Task goal
Please show each line of the entries below that contains the string "ruby".

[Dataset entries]
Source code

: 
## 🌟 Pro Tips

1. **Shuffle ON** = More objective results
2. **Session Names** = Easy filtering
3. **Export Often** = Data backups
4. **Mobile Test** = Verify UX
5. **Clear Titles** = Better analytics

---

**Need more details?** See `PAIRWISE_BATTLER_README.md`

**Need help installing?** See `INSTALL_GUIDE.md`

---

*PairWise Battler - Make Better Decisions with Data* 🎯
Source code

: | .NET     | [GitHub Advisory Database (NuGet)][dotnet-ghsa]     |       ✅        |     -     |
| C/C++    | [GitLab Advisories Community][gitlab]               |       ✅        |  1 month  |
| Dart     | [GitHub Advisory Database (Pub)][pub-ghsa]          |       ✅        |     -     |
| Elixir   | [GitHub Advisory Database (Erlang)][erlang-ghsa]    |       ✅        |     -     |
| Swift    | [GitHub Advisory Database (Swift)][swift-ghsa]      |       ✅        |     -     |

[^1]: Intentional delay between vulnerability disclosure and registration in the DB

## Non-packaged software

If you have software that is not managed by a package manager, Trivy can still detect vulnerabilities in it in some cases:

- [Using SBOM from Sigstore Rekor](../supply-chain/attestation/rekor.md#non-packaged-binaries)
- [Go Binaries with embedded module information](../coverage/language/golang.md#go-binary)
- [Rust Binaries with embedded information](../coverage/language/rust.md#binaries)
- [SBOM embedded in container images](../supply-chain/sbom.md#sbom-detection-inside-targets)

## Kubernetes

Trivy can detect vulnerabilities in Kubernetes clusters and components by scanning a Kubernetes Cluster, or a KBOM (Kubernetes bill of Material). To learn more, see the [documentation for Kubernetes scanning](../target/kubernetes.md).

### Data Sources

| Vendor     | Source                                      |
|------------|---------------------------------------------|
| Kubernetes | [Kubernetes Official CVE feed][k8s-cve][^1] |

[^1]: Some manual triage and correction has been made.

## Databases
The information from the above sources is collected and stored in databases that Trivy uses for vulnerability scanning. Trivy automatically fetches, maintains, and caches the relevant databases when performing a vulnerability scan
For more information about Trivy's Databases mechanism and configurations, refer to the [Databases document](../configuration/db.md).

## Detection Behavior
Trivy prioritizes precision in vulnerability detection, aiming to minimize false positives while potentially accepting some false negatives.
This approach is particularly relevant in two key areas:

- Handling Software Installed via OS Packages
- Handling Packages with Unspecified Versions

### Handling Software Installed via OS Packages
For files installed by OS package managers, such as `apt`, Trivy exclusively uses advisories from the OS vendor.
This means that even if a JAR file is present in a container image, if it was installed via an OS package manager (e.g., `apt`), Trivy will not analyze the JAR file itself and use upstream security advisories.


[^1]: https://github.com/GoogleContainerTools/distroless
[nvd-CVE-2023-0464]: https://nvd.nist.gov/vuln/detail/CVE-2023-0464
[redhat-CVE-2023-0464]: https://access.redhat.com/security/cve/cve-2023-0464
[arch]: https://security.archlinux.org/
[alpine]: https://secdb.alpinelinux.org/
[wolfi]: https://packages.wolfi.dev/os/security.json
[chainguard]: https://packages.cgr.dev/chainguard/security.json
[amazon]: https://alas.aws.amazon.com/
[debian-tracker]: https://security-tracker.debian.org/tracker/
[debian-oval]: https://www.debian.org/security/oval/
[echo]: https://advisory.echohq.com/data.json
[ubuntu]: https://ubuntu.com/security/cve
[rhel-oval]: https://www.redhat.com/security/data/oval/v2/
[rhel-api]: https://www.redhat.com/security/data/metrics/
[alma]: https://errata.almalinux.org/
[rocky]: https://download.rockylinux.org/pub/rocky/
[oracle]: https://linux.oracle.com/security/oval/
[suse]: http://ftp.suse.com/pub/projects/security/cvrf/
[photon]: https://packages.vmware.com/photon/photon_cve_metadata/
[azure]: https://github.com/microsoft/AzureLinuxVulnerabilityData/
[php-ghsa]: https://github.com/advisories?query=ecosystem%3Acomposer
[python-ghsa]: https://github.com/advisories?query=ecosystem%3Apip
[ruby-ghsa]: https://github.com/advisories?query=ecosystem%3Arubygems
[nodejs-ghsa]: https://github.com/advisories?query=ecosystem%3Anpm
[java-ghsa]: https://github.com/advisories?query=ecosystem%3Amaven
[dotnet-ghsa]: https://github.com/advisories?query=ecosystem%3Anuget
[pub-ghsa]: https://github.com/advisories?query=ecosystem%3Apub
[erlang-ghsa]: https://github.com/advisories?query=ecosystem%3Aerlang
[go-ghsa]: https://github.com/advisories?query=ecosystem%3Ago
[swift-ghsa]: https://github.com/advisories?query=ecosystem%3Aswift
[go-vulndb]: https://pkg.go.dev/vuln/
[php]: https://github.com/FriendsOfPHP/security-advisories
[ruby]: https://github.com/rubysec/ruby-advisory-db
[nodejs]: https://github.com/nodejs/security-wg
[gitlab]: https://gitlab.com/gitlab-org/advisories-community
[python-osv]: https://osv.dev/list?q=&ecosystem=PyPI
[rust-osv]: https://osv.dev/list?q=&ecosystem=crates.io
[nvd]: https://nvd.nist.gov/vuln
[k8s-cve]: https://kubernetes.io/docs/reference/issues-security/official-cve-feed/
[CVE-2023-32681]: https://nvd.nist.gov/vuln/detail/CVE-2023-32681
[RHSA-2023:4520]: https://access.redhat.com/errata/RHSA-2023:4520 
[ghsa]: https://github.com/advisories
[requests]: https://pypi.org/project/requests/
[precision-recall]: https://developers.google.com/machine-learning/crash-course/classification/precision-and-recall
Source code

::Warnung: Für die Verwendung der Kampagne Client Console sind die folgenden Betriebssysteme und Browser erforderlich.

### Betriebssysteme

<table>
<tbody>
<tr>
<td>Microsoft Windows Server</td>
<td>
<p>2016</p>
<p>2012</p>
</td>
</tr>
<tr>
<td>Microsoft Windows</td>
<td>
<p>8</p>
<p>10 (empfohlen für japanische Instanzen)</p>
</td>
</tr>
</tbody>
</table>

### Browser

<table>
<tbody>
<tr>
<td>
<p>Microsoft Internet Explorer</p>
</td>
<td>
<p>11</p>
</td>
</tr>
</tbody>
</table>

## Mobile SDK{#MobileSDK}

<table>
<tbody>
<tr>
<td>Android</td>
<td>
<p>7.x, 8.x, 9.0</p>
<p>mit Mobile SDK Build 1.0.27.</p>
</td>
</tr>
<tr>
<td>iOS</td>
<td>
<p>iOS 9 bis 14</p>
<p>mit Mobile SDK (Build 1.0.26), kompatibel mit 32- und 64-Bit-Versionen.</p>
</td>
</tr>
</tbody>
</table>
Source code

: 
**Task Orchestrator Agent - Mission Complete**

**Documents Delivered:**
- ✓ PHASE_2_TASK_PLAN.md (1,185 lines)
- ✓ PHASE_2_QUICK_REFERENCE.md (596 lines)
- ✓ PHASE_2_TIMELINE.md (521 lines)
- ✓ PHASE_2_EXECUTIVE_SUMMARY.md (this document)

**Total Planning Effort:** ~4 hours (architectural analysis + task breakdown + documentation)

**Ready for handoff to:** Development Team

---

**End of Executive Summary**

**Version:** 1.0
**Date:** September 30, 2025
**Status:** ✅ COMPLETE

Result
[ruby-ghsa]: https://github.com/advisories?query=ecosystem%3Arubygems
[ruby]: https://github.com/rubysec/ruby-advisory-db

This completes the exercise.